Given such a representation, it is easy to generate any single tree by following a path from the entry \(\mathcal {I}[S]\) down to the leaves, and at each clade corresponding to a non-leaf node, choosing one of the pairs of pointers in its set.

The asymptotic running time of this phase is equal to the asymptotic running time of the original DP algorithm, which is \(O(|X|^2 \alpha )\), where \(\alpha \) is the time required to calculate w for a single tripartition [15]. Storing the entire data structure requires \(O(|X|^2)\) space in the extreme case where every tree has the same score, but in many real-world cases will require less.

6.3 Using SIESTA

We show how we can use SIESTA in various ways, including counting the number of optimal trees, generating greedy, strict, and majority consensus trees, and computing the maximum clade credibility tree.

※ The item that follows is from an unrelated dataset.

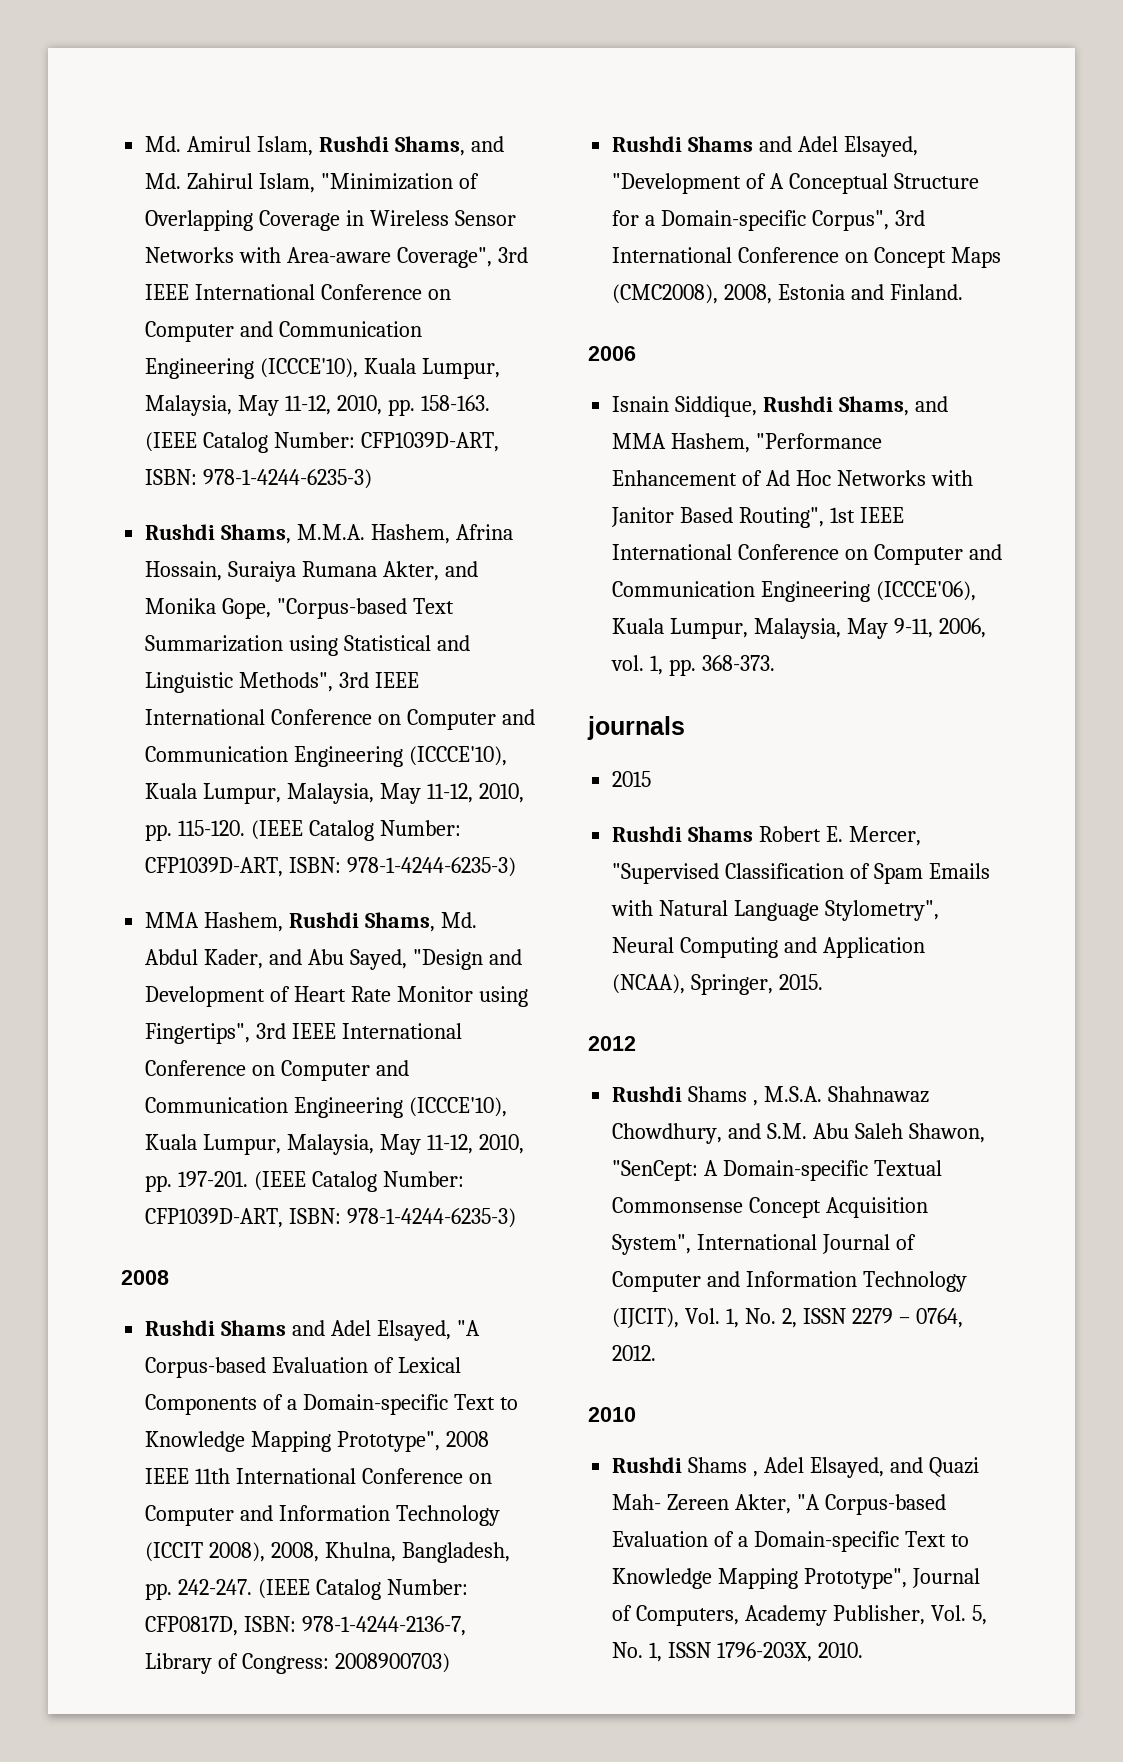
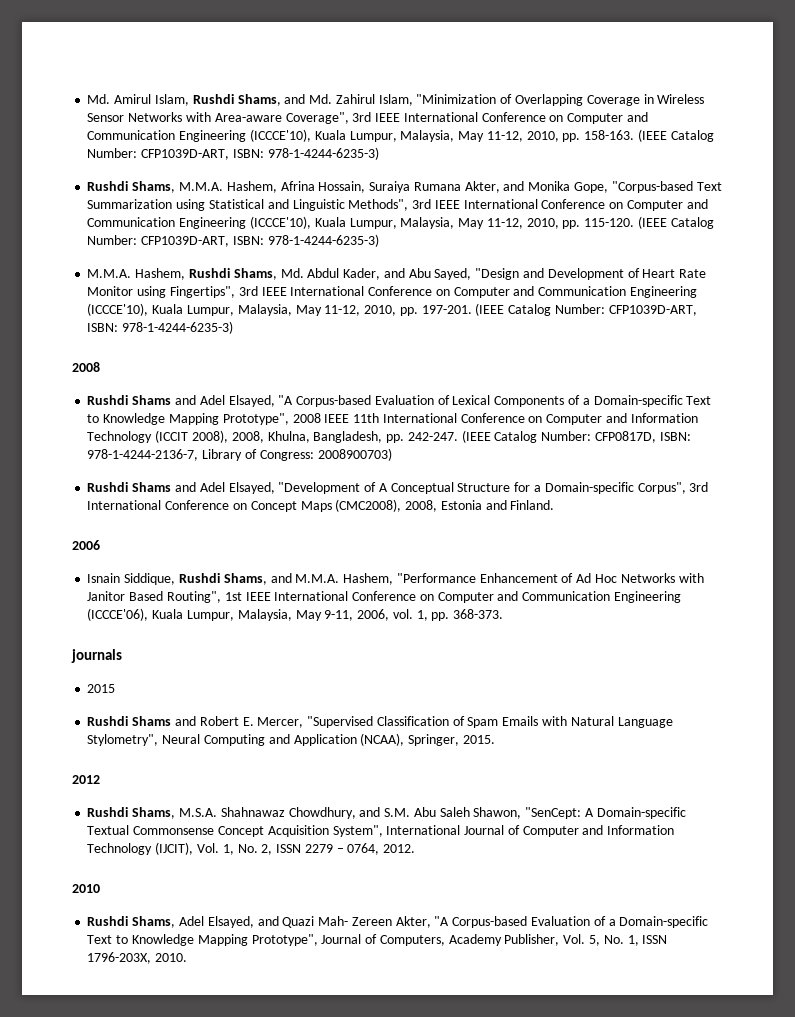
[145,912,200,928] MMA -> [87,269,132,278] M.M.A.
[612,433,667,449] MMA -> [295,574,340,583] M.M.A.
(754, 834) none -> [174,716,196,726] and
[688,1086,759,1106] Shams , -> [132,807,176,819] Shams,
[688,1457,759,1477] Shams , -> [132,916,176,928] Shams,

Counting the Number of Optimal Trees. We traverse the collection of allowed clades from smallest to largest, calculating for each allowed clade c the number of optimal rooted binary trees that contain exactly the taxa in c. Obviously, clades of size 1 have exactly one optimal rooted binary tree. For larger clades c, the following expression gives the number of optimal subtrees:

$$\begin{aligned} optimalsubtrees(c) = \sum _{(x, y) \in \mathcal {I}[c]} optimalsubtrees(x) \cdot optimalsubtrees(y) \end{aligned}$$
(2)

The number of optimal rooted binary trees is optimalsubtrees(S), where S is the entire set of species. For the algorithms we consider (ASTRAL and FastRFS), all rootings of a particular unrooted tree have the same criterion score, and so this quantity should be divided by \(2n - 3\), where \(n=|S|\) is the number of species, to get the number of optimal unrooted trees.

Calculating Consensus Trees. A particular clade c is present in fraction \(A_c\) of the optimal trees, where

$$\begin{aligned} A_c = \frac{optimalsubtrees(c) * optimalsubtrees (S\setminus c)}{optimalsubtrees(S)} \end{aligned}$$
(3)

For \(\alpha \ge 0.5\), the \(\alpha \)-consensus tree is the unique tree that contains exactly those bipartitions that occur in more than fraction \(\alpha \) of the optimal trees. For smaller values of \(\alpha \), we can still construct a consensus tree, but the set of bipartitions that appear with frequency greater than \(\alpha \) may not form a tree. To construct the \(\alpha \)-consensus tree, we sort the clades in descending order by \(A_c\), restricted only to those clades c with \(A_c> \alpha \), and construct a greedy consensus tree using this ordering. The asymptotic running time of this phase is \(O(|X| \log |X|)\).

The ASTRAL Maximum Clade Credibility Tree. ASTRAL-2 uses a quartet-based local posterior probability (PP) measure [21] to assign support values to edges. We can enhance this technique by outputting every tree in the space of optimal trees, assigning support local PP values to their edges using ASTRAL-2, then computing the average support of each clade (where a tree without a certain clade contributes a support of zero), and taking a greedy consensus of the resulting clades ranked by their average support over all optimal trees. In other words, we greedily compute a maximum clade credibility tree over all optimal trees, and we refer to this as the ASTRAL MCC tree.